— To-do item —
Please give back only the lines below from the one containing "Rendered at 2001 by 1125 pixels." to the one containing "For every layout", each repeated word for word, both ends included.

— Information —
┄┄┄┄┄┄┄┄┄┄┄┄┄┄┄┄┄┄┄┄

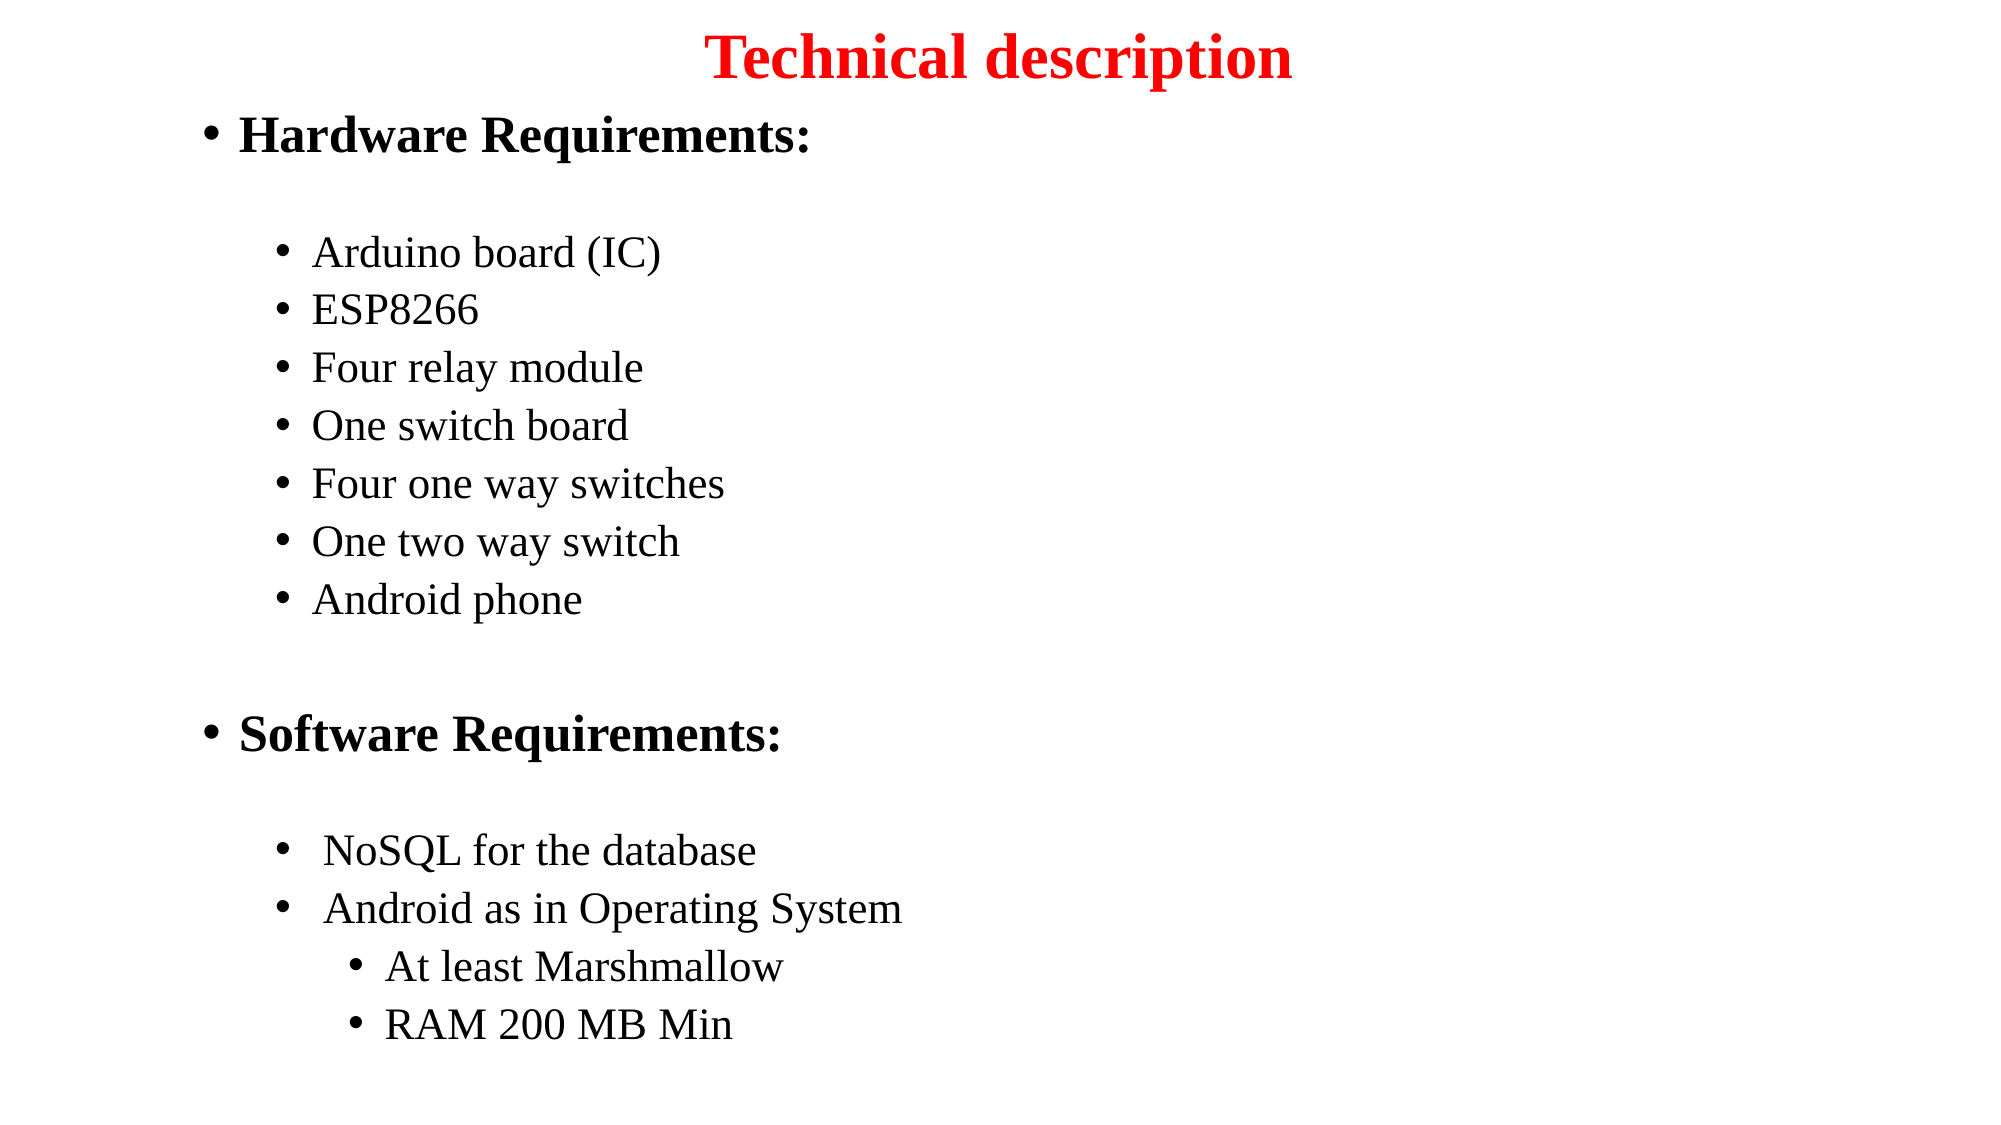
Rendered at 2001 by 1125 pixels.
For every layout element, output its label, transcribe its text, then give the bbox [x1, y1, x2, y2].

┄┄┄┄┄┄┄┄┄┄┄┄┄┄┄┄┄┄┄┄

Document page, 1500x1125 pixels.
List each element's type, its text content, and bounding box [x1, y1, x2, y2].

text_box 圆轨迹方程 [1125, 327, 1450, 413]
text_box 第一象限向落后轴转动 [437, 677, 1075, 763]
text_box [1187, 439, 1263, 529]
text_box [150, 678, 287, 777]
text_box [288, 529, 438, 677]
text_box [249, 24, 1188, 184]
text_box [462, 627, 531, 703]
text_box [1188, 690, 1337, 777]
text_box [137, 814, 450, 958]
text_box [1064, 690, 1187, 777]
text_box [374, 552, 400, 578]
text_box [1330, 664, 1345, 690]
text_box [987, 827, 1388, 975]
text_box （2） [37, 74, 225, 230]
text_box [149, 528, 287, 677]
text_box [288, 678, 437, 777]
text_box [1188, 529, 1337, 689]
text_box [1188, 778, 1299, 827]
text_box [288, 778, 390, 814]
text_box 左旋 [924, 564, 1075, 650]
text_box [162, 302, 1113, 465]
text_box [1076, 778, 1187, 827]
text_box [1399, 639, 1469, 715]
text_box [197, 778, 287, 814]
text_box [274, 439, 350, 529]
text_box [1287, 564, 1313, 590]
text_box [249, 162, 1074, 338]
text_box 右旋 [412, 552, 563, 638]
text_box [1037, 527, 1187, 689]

┄┄┄┄┄┄┄┄┄┄┄┄┄┄┄┄┄┄┄┄

— Answer box —
Rendered at 2001 by 1125 pixels.
For every layout element, output its label, transcribe its text, then give the bbox [x1, y1, x2, y2].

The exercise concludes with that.